Bank introduces indexed investing – Chase Manhattan Bank

Ray Brady

Bank Introduces Indexed Investing It was a typically sedate corporate dining room in mid-Manhattan, but the announcement that came out of it hit Wall Street with the impact of a bomb. As members of the financial press scribled notes and television cameras rolled, an official of Chase Manhattan Bank, the nation’s third largest, announced a dramatically new kind of investment offering–one that is indexed to go up and down with the stock market.

The Market Investment Index, as it’s called, works this way: You make a minimum deposit of at least $1,000, which goes into a kind of certificate of deposit. Under one of three available plans, your return on your investment could be as high as 75 percent of the gain in the Standard & Poor Composite Price Index–or nothing if it drops (although you get your principal back). For example, if the S&P went up 10 percent, investors in the new market fund could get a return of 7.5 percent. (Under other available options, you get a lesser return if the S&P index rises, but you do get some minimum interest if that index drops.) What’s more, the Federal Deposit Insurance Corporation insures an account up to $100,000.

“It captures the best characteristics of an indexed mutual fund and a bank certificate of deposit,” says Robert R. Douglass, chairman of Chase, in announcing the new investment. “It gives the customer the chance to profit from an increase in the market without [risking] the principal.”

While some Wall Streeters wonder if the plan conflicts with federal law separating commercial banks from the securities business (a point still being discussed), the announcement also sent many investors scurrying to the stock tables, wondering if this might not be the time for the prudent to look either into the Chase plan or into one of Wall Street’s indexed mutual funds.

As nearly all readers know, the stock market has been on a real rampage through most of this year.
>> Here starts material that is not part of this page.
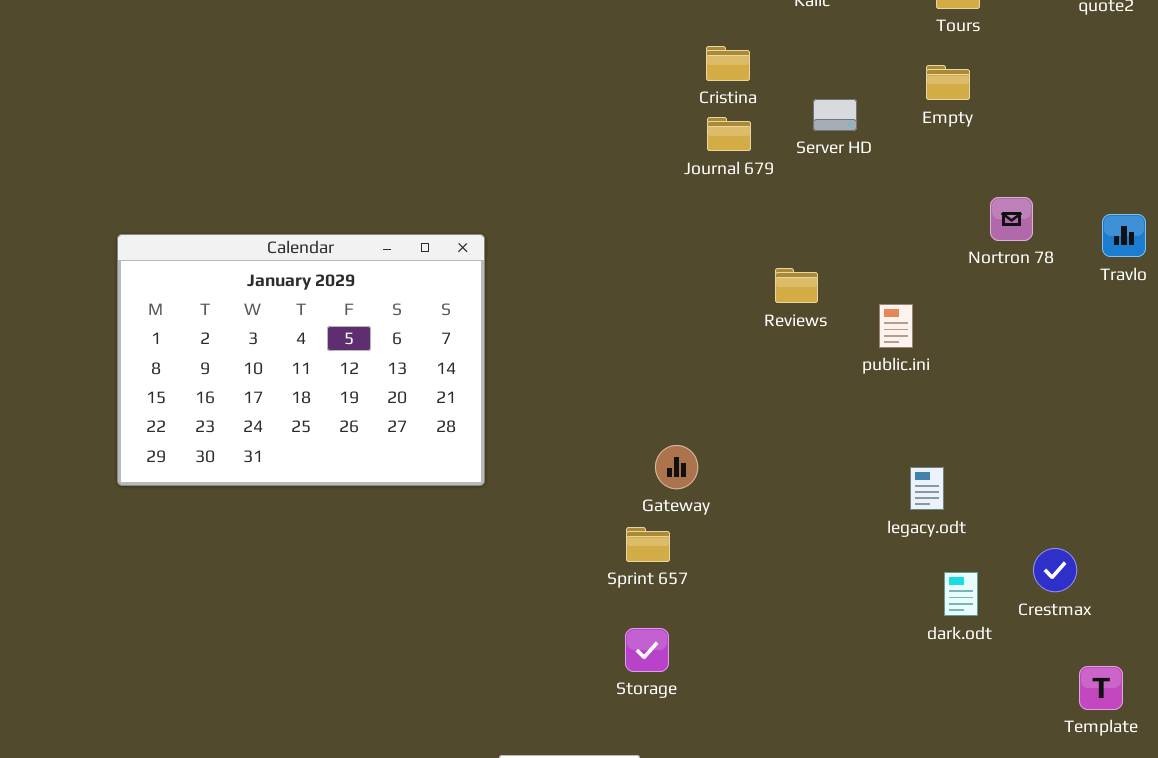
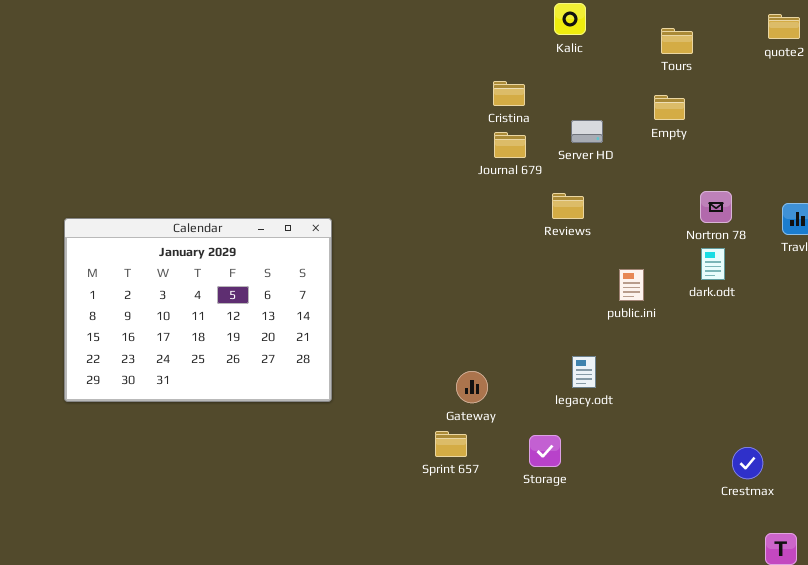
Reviews: [775,268,818,303] -> [552,193,584,219], moved
legacy.odt: [910,467,944,510] -> [572,356,596,388], moved
dark.odt: [944,572,978,616] -> [701,248,725,280], moved
Storage: [625,628,669,672] -> [529,435,561,467], moved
But what about the professional managers of Wall Street, who charge hefty sums to invest one’s money?

I must admit that a few managers I know have admirable track records, leading their clients to gains of 50 percent or more so far this year. But others have considerably less favorable records during one of the biggest bull markets ever. It took off so fast and so unexpectedly that they couldn’t get their investment acts together.

What’s more, the new tax law has turned Wall Street into a whole new ball game. As the difference between long-term and short-term capital gains shrinks, the market stands to become even more volatile–with more swings, up and down, as investors no longer wait for capital gains but simply trade, trade, trade.

So what about looking at those funds that, like the Chase plan, simply tie their results to a broad measure of the market? For example, the S&P 500 measures the performance of 500 stocks on the New York Stock Exchange; professionals consider it a more accurate gauge than the better-known Dow Jones Industrial Average, which measures just 30 stocks.

The largest and oldest of the index funds–the Vanguard Index Trust–buys virtually all of the stocks on the S&P index. No attempt is made to manage the portfolio through fundamental or technical analysis.

Some Wall Streeters have criticized the index funds. As one professional puts it, “Why pay a firm to simply go through a mechanical process, buying whatever is in the index?” Michael Metz of Oppenheimer & Company, the giant Wall Street firm, takes a surprisingly different view. Though he’s in the business of advising on individual stocks, Metz says: “The index funds theoretically have the potential to put us out of business. But I still think they’re a pretty good idea.”

The reason? “You don’t have to make decisions about what individual stocks to buy,” Metz points out. “And you don’t have to worry about what your timing should be. Besides, the funds minimize transaction costs.”

A good point: The cost to the investor in one of the funds is low, since expenses tend to be low, and management advisory fees are modest. After all, the fund’s managers are only buying stocks in an index. Not only that, the index funds hardly need to zip in and out of the market, so commission costs and oeprating expenses are low.

The funds themselves come in a variety of shapes and sizes. The Colonial Small Index Trust is linked to an index made up of the smallest 20 percent of companies on the New York Stock Exchange. Another–Continental Heritage’s S&P 100 Growth Fund–closely matches a smaller index of 100 stocks on the New York exchange.

The whole idea, it should be noted, isn’t perfect. In a slumping market, the index fund strategy may be worse than that of the canny investor who knows how to get out of the market before the roof falls in.

Some of the stock-picking variety of Wall Streeters also note that a number of funds have failed to keep up with the S&P 500. Still, compare it with the record of the Vanguard Index Trust: Over the past 10 years, the S&P 500 has racked up an annual rate of return of 13.7 percent on the investors’ money; the Vanguard has not been far behind, with an annual rate of 13.3 percent.

“Listen,” says Michael Metz, “most professional money managers don’t match the averages. This means that the index funds–along with offshoots like Chase Manhattan’s Market Investment Index–may pick up more and more converts as time goes on.”